Page text
Mojtaba Abedini Shourmasti (; born 11 August 1984) is an Iranian 3-time Olympian sabre fencer. In 2012, he became the first Iranian fencer to compete in the Olympics.  He won a bronze medal at the 2019 World Fencing Championships, becoming the first-ever Iranian fencer to win a medal at the World Fencing Championships.

Early life
Abedini was born in Tehran, Iran. He has a master's degree in Sport Administration/Management from the University of Tehran ('14), and speaks English and Persian. His wife is Narges Faal, and he has two daughters.

Fencing career
Abedini won a bronze medal at the 2019 World Fencing Championships in Budapest, Hungary, losing only to Hungarian former world champion András Szatmári, becoming the first-ever Iranian fencer to win a medal at the World Fencing Championships.

He qualified to compete in the men's sabre event of the 2012 Summer Olympics through a zone tournament held in Wakayama City, Japan, becoming the first Iranian fencer to compete at the Olympics. Abedini was defeated in the first round by Romania's Florin Zalomir, and came in 37th in individual sabre.

He also competed in men's individual sabre event at the 2016 Summer Olympics, coming in fourth.   He reached the semifinals by a series of fine performances against the likes of Andriy Yahodka, Gu Bon-gil, and Vincent Anstett but missed the chance to go on the podium when he was defeated by American Daryl Homer in the semifinals and Korean Kim Jung-hwan in the bronze medal match.

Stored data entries
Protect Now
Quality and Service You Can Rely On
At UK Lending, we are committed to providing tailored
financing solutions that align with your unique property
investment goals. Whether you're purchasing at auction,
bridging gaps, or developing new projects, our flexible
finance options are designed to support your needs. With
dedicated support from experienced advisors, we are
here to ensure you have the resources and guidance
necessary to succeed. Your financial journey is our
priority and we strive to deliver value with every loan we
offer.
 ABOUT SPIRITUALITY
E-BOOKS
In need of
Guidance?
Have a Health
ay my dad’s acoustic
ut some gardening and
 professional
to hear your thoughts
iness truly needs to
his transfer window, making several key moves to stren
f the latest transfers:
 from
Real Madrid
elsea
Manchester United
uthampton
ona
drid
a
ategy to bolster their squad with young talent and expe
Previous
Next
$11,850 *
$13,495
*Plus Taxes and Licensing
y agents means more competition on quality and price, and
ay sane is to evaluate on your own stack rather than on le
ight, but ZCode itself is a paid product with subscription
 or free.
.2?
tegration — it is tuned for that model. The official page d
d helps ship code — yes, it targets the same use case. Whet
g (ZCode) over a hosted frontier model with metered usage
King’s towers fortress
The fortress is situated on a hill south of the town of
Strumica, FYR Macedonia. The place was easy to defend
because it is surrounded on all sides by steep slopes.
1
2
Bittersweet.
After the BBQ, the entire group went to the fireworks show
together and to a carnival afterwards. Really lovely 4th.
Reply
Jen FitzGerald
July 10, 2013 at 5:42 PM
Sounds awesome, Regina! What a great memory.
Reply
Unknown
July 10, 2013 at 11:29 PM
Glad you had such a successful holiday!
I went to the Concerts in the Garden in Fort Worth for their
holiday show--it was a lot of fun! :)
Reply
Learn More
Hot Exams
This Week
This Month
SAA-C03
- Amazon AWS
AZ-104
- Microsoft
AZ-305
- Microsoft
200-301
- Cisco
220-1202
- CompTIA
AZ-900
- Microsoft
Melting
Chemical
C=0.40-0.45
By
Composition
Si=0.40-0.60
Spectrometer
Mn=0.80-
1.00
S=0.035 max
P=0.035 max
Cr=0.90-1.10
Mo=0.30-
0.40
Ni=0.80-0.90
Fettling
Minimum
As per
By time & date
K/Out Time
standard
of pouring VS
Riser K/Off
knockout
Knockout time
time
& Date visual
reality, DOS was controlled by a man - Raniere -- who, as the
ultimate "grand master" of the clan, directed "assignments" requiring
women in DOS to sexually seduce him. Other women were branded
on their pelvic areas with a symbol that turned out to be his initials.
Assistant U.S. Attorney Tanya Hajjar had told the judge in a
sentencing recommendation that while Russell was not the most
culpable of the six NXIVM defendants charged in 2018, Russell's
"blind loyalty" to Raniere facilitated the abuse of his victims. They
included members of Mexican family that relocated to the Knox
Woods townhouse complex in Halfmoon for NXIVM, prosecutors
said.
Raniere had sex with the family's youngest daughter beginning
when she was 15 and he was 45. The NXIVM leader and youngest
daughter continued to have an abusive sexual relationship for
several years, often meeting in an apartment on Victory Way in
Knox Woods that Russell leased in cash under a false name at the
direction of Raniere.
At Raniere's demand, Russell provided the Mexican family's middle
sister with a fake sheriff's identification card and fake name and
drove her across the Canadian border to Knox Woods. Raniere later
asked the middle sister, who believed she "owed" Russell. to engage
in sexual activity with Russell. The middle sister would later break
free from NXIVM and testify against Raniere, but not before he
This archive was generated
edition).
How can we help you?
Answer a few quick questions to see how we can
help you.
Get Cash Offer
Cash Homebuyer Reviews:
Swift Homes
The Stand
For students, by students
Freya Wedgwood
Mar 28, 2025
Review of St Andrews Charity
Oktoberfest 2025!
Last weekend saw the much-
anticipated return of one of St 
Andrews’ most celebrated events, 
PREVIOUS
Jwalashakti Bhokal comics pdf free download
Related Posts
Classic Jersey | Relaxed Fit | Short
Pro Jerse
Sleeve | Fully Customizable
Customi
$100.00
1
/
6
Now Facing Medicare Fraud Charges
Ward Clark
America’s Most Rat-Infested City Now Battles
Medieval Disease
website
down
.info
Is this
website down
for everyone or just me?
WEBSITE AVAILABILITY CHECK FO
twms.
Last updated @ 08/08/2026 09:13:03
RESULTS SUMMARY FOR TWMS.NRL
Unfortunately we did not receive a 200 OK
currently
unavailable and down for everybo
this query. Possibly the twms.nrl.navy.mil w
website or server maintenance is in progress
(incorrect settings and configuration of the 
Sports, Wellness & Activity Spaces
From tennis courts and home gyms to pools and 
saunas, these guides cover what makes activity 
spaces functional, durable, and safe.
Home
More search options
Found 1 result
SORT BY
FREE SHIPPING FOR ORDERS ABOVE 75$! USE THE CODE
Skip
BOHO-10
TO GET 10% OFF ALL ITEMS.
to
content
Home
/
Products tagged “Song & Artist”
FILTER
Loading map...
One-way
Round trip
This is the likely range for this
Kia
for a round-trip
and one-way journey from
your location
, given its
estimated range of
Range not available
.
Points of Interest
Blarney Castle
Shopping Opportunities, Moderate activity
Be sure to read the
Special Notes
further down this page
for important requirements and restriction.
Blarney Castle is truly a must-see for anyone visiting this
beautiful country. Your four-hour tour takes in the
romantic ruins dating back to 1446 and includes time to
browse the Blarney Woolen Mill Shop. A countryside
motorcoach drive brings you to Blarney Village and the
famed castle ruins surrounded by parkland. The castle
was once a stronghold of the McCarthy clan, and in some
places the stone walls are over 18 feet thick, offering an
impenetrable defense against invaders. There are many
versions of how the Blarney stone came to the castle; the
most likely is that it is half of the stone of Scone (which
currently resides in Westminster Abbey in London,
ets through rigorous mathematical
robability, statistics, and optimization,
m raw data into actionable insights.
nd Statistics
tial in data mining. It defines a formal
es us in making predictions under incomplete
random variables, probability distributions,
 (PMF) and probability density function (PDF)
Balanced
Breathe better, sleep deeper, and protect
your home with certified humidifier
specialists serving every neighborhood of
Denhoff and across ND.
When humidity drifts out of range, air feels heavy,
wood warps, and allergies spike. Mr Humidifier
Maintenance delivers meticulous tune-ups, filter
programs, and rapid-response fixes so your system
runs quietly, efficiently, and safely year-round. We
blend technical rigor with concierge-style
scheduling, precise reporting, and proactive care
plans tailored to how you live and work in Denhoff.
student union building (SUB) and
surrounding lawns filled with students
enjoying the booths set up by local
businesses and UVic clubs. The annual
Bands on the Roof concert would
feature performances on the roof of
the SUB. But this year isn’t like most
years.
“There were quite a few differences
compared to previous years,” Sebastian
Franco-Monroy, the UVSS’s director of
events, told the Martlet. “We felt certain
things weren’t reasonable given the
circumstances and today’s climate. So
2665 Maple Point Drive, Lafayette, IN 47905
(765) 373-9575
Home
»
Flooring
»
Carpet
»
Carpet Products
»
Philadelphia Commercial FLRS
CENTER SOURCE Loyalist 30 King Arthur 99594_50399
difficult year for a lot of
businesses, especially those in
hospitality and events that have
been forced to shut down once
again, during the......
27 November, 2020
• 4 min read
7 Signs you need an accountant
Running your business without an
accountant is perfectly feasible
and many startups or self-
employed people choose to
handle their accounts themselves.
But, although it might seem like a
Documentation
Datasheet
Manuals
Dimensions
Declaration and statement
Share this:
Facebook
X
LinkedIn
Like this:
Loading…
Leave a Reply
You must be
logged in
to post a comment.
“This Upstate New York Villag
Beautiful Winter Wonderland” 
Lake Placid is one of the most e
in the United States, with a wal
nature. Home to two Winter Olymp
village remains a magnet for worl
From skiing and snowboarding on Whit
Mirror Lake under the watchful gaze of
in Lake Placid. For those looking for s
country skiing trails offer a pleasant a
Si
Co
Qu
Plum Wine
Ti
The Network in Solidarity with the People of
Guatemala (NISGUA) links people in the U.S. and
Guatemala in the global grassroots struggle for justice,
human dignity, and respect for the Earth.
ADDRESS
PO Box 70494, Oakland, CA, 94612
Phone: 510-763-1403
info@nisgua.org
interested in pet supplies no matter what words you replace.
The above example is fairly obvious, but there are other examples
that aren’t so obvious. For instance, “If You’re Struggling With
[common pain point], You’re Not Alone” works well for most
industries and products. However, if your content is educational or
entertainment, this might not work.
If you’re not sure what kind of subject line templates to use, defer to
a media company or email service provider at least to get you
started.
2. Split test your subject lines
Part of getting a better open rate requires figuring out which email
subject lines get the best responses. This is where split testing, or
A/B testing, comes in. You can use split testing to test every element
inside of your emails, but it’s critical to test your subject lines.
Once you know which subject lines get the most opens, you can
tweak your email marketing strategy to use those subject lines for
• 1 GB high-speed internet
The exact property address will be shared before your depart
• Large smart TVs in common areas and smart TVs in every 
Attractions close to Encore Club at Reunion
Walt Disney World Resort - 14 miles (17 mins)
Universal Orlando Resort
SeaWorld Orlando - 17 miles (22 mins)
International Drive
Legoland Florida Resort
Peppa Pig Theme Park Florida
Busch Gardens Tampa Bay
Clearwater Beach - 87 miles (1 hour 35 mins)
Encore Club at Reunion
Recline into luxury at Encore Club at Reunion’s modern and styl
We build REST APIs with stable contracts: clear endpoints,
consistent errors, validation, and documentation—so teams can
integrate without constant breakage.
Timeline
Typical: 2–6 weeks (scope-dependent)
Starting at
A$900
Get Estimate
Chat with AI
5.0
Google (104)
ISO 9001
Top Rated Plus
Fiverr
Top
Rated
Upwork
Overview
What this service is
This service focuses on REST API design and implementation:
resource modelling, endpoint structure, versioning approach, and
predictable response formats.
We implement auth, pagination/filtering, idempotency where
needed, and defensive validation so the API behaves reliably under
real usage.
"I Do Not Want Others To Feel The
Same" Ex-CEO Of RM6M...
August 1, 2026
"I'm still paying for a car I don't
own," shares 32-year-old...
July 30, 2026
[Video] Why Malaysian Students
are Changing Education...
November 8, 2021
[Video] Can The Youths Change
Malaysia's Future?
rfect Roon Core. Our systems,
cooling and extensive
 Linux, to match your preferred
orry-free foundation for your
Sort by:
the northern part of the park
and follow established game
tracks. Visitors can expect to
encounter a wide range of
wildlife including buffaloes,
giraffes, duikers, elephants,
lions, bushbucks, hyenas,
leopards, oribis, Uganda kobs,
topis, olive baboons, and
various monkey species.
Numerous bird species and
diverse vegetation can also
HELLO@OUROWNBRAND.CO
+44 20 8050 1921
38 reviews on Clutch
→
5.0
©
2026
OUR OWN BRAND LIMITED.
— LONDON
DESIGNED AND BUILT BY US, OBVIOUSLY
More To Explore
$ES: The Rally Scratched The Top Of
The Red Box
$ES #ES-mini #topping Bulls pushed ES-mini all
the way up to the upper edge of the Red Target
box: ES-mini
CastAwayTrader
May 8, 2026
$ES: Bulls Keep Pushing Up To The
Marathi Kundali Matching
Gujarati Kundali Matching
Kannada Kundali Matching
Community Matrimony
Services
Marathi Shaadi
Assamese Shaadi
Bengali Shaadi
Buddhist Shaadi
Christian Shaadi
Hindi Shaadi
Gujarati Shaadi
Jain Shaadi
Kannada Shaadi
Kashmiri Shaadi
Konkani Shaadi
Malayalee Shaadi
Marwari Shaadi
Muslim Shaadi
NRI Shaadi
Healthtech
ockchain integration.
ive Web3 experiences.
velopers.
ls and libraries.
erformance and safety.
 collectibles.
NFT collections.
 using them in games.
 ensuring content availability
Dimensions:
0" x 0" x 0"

What is being asked
Carry on the biography of the Iranian sabre fencer from its last sentence.

Answer for the task
Abedini competed at the 2020 Summer Olympics, coming in 11th in individual sabre and 6th in team sabre. He was captain of the Iranian sabre team, which appeared in the Olympics for the first time ever.

Starting in 2021 he also served as a coach of the Iranian national youth fencing team.

After the September 2022 death of 22-year-old Mahsa Amini in Iran under suspicious circumstances, following her arrest by the Guidance Patrol, the Islamic morality police of Iran's Law Enforcement Command, for not wearing a hijab in accordance with government standards, Abedini resigned fencing under the Iranian team, writing: "Every time I played for the national team, it was with all my heart, because it was and is the first and last reason for the victory of the people of the land. The people of my land are being disrespected and beaten. I consider it my duty to express my sympathy and companionship with them. I must say goodbye to the Iranian national team forever out of respect for women and my country."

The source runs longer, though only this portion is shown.